◆ Preguntas de estudio
A. ¿Cómo resumirías en dos oraciones el fragmento sobre Iván Redondo?
B. ¿Qué papeles se atribuyen a Iván Redondo en el fragmento para explicar por qué sus estrategias no pueden fallar?
C. Copia literalmente el pasaje del fragmento que comienza en «Redondo está muy» y termina en «mayoría no aprecia.».

◆ Fragmento
■ ■ ■ ■

Redondo está muy preocupado por el control férreo de las direcciones de los principales medios de comunicación y de las redes sociales. Su obsesión es evitar la opinión pública. Acumula tanto poder que se ha acostumbrado a dominarlo todo y no puede soportar a los que desobedecen su mandato. Es especialista en disfrazar de estupenda barbaridad cualquier valor humano que entorpezca sus planes, aunque suponga la ruina del mundo. Su táctica secreta es muy antigua. Sigue utilizándola porque le está surtiendo efecto. Me refiero a la mentecatez de hacer mucho ruido para silenciar lo que es verdaderamente importante, con el objetivo de avanzar en la consecución de sus planes sin desgaste real. Para ello se da cuenta de que tiene que amordazar a ciertos sectores que ven, como él, lo que la mayoría no aprecia.
Las estrategias de Iván Redondo no pueden fallar puesto que él es el director de orquesta, el director de escena, el decorador, el doblador y el técnico de sonido. Es todo menos la marioneta, que en este caso es Sánchez, limitándose a ejecutar sus órdenes: «Pedro, Pablo, si me hacéis caso, todo va a salir redondo. Hay que evitar a toda costa la opinión pública». «¿Y cómo lo haremos, Reydondo?». «Pues muy sencillo, creando más caos del ya existente, aumentando la tensión, ya sabéis: humo. Y sobre todo no olvidéis que soy imprescindible. Sin mí, iréis a la deriva”.

■ ■ ■ ■

◆ Datos disponibles
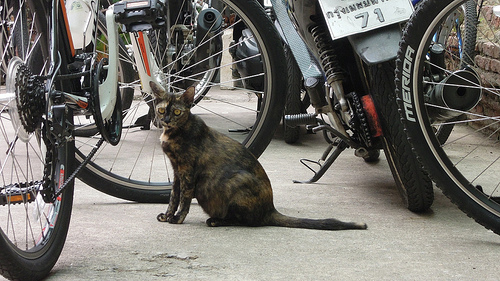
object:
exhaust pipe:
[416, 70, 484, 121]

■ ■ ■ ■

◆ Soluciones
A. Redondo, obsesionado con evitar la opinión pública, busca un control férreo de los principales medios de comunicación y de las redes sociales, y recurre a la antigua táctica de hacer mucho ruido para silenciar lo verdaderamente importante. Sus estrategias no pueden fallar porque él lo dirige todo, mientras Sánchez actúa como la marioneta que se limita a ejecutar sus órdenes.

B.
- Director de orquesta
- Director de escena
- Decorador
- Doblador
- Técnico de sonido

C.
Redondo está muy preocupado por el control férreo de las direcciones de los principales medios de comunicación y de las redes sociales. Su obsesión es evitar la opinión pública. Acumula tanto poder que se ha acostumbrado a dominarlo todo y no puede soportar a los que desobedecen su mandato. Es especialista en disfrazar de estupenda barbaridad cualquier valor humano que entorpezca sus planes, aunque suponga la ruina del mundo. Su táctica secreta es muy antigua. Sigue utilizándola porque le está surtiendo efecto. Me refiero a la mentecatez de hacer mucho ruido para silenciar lo que es verdaderamente importante, con el objetivo de avanzar en la consecución de sus planes sin desgaste real. Para ello se da cuenta de que tiene que amordazar a ciertos sectores que ven, como él, lo que la mayoría no aprecia.